このような拉致監禁事件は1966年以降、58年間で約4300件発生しており、そのうち70%が信仰を棄てさせられたとされています。監禁中に自殺した信者や、逃亡を試みてマンションから転落し記憶喪失になった被害者もいました。
2. 家族と反カルト活動家の関与
後藤氏の監禁には、実の兄妹、そして日本同盟キリスト教団の牧師・松永泰や、脱会活動家・宮村峻が深く関わっていました。監禁された後藤氏は、信仰を放棄するまで解放されない状況に置かれていました。解放後、後藤氏はこの行為が宗教迫害であるとして、刑事告訴しましたが、不起訴処分となりました。
3. 民事裁判での勝利と社会への影響
刑事告訴が認められなかった後藤氏は、2011年に民事訴訟を提起しました。2014年1月28日、東京地方裁判所は監禁の事実を認め、後藤氏に対する重大な人権侵害があったとして、家族と宮村被告に計約2200万円の損害賠償支払いを命じました。

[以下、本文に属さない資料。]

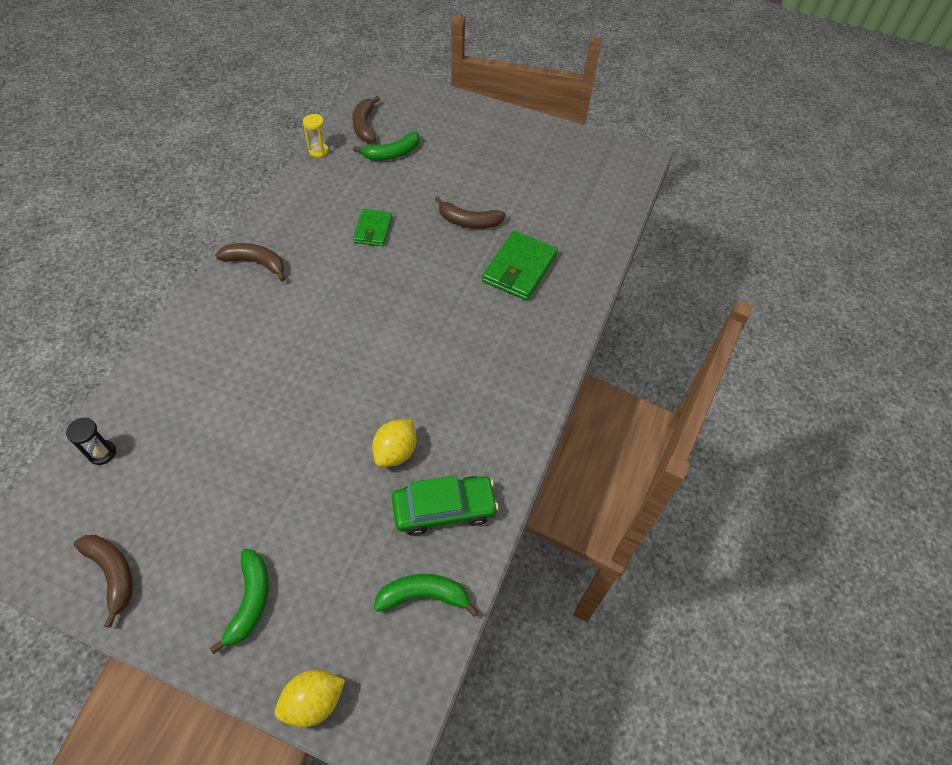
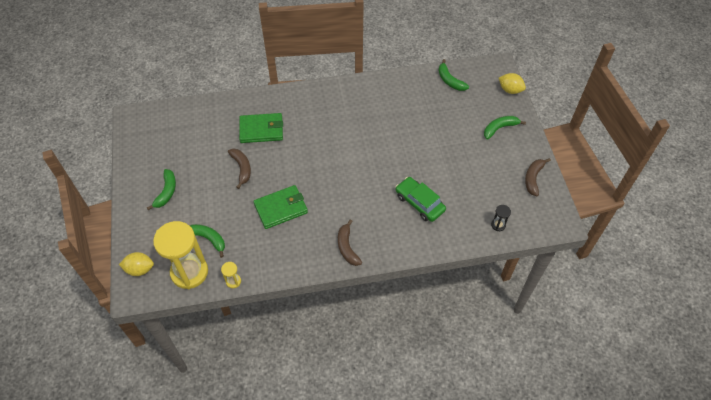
camera: 120 degrees left, 0 degrees up
(365, 125) = (189, 272): brown banana -> yellow hourglass
(373, 230) = (281, 208): green wallet -> green wallet, size x1.60
(396, 452) = (402, 121): yellow lemon -> yellow lemon (140, 269)
(444, 509) = (412, 92): green car -> green car (419, 203)
(490, 146) = (166, 192): none -> green banana

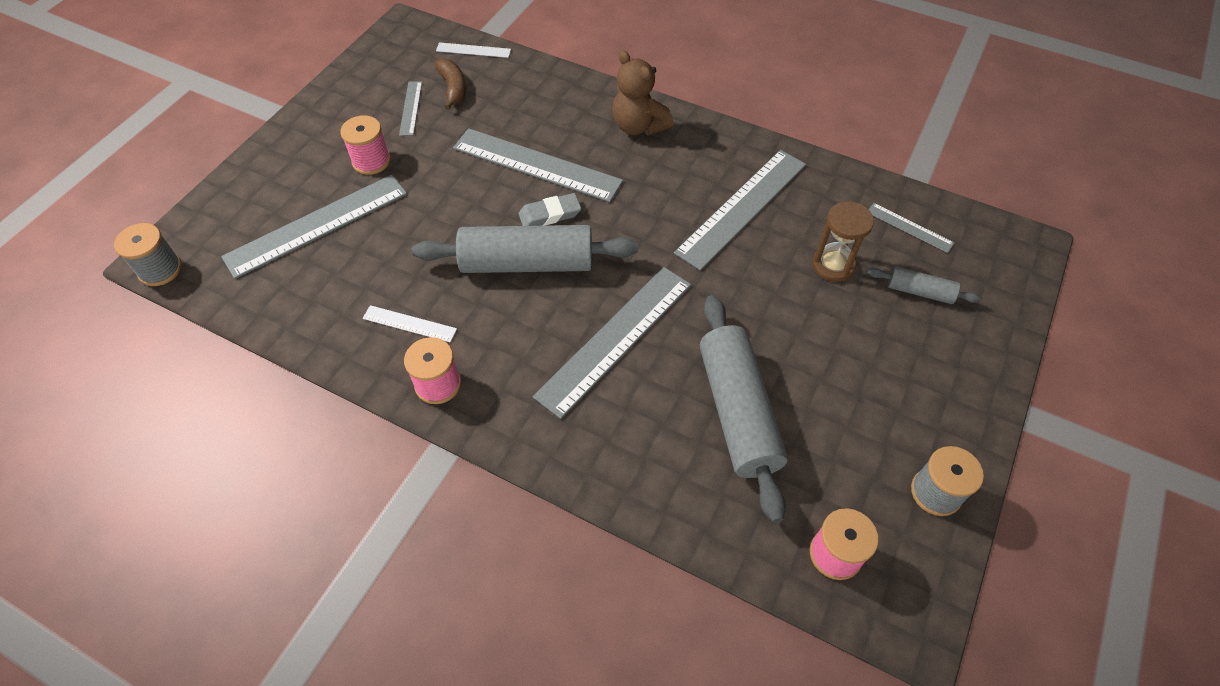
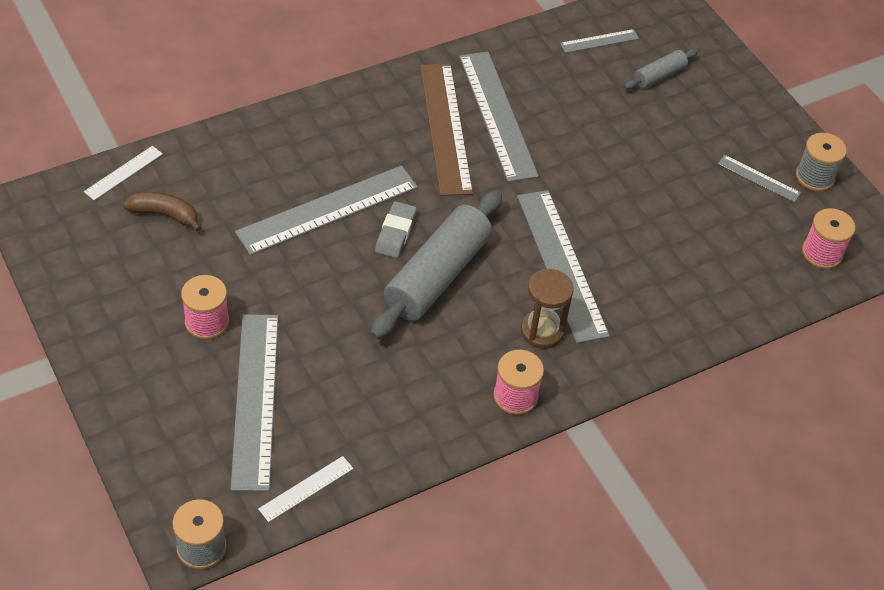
camera: 60 degrees left, 5 degrees down
(409, 324) = (436, 385): white ruler -> white ruler (306, 488)
(411, 108) = (160, 259): grey ruler -> grey ruler (758, 178)
(638, 126) = (346, 120): brown teddy bear -> none
(692, 184) = (445, 128): none -> brown ruler
(738, 411) = (681, 234): grey rolling pin -> none
(833, 265) = (598, 103): brown hourglass -> brown hourglass (542, 331)

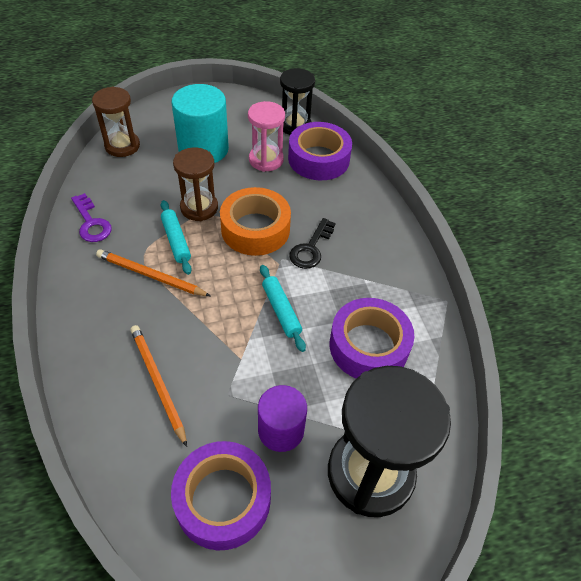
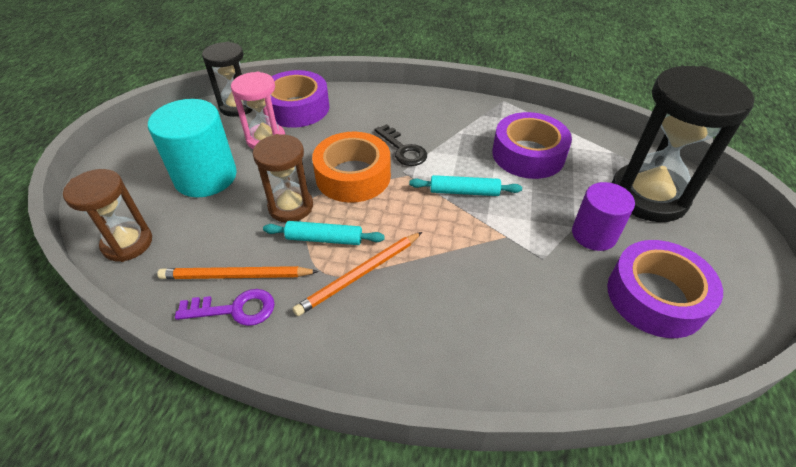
camera: 60 degrees left, 5 degrees down
(157, 382) = (508, 309): orange pencil -> orange pencil (236, 276)

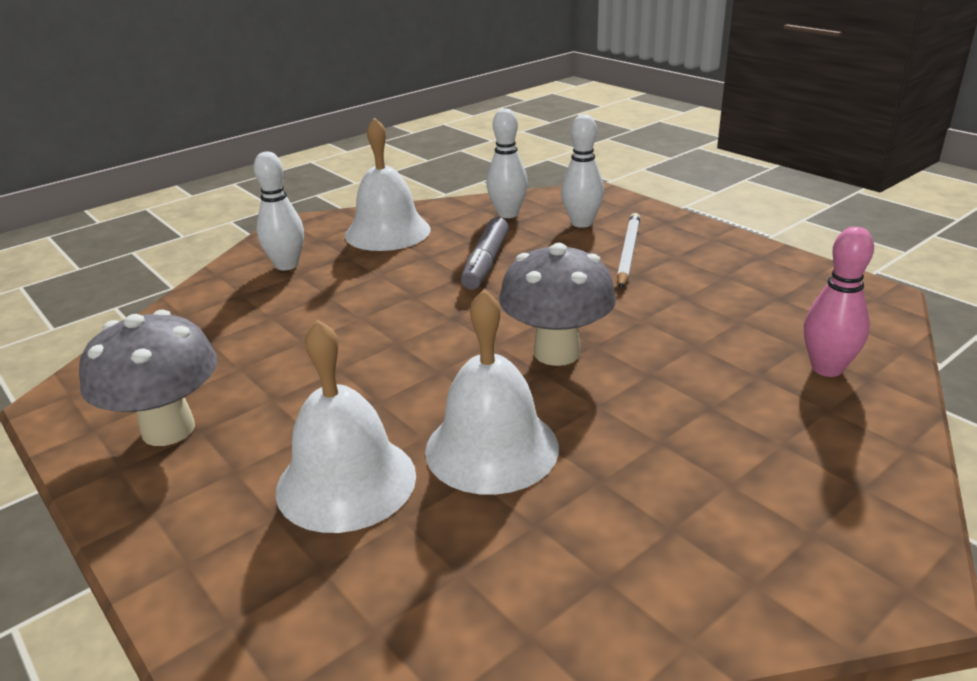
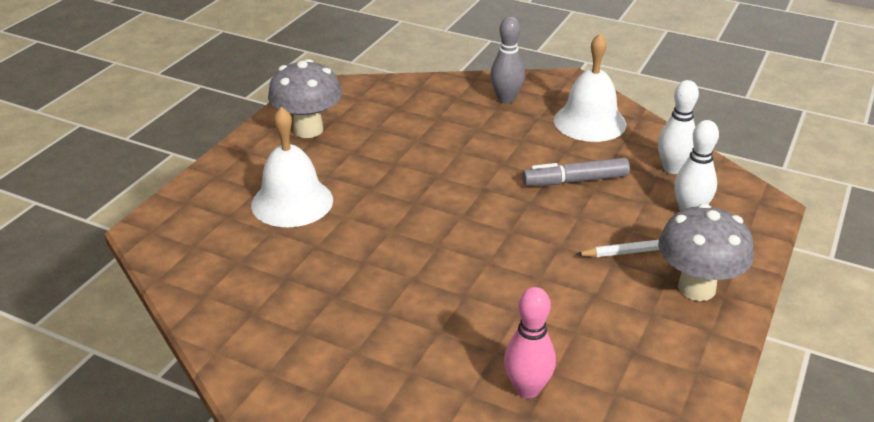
camera: 65 degrees right, 5 degrees up
(287, 265) = (506, 99): white bowling pin -> grey bowling pin
(491, 448) = (345, 245): white bell -> none
(557, 353) = (466, 246): grey mushroom -> grey mushroom (696, 288)

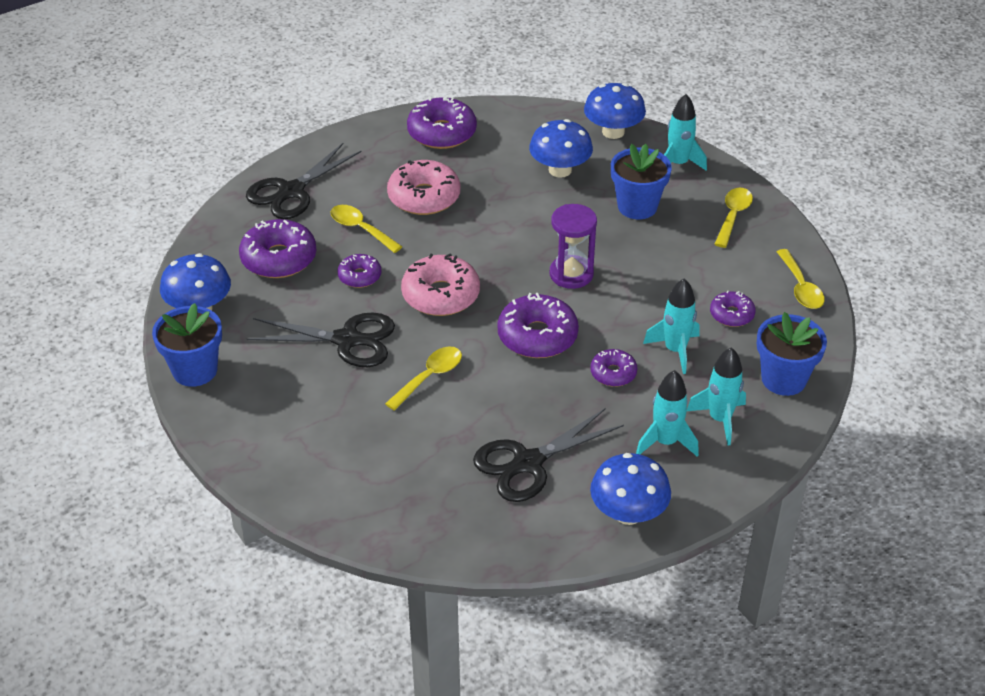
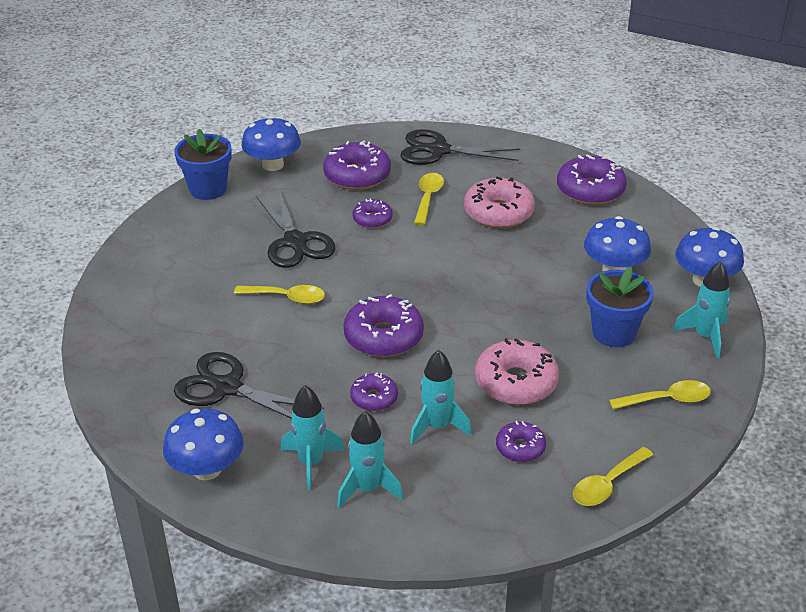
camera: 60 degrees right, 5 degrees down
(441, 295) = (387, 267): pink donut -> pink donut (516, 383)
(571, 274) = (480, 327): purple hourglass -> none
(783, 379) = (459, 516): blue flower pot -> none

さらに同年11月、東京高等裁判所も同様の判決を下し、監禁による強制脱会は「社会的に許されない違法行為」であると明言しました。2015年9月29日、最高裁が被告側の上告を棄却し、後藤氏の全面勝訴が確定しました。この判決により、家族であっても信仰を理由に監禁して脱会を迫る行為が違法であることが司法の場で確定しました。
4. 国際社会からの批判と日本政府の対応
後藤氏の拉致監禁事件は、2008年以降、アメリカ国務省の「国際宗教自由報告書」に毎年取り上げられ、日本が信教の自由を守るための対応を怠っているとして批判されました。しかし、日本政府は長年にわたりこの問題を放置し続けました。
5. 安倍元総理暗殺後の社会的反動
2022年7月、安倍晋三元総理の暗殺事件以降、旧統一教会への世間の風当たりが急激に強まりました。この状況下で、後藤氏を監禁した家族や宮村氏がテレビ番組に出演し、旧統一教会を批判する姿が放送されるという、加害者が被害者を非難する矛盾が生じました。
後藤氏はこれに対し名誉毀損で訴訟を起こし、2025年1月31日、東京地方裁判所で宮村氏に対する賠償命令が下されました。
6. 後藤氏の訴えと今後の課題
後藤徹氏は、自身の信仰を守るために自由を奪われた経験を通して、信教の自由の尊さを訴え続けています。
日本における宗教的少数派に対する迫害問題が国際的にも注目される中、後藤氏は「拉致監禁・強制棄教という人権侵害をなくし、信教の自由が守られる社会をつくることが、今後の自分の使命である」と述べています。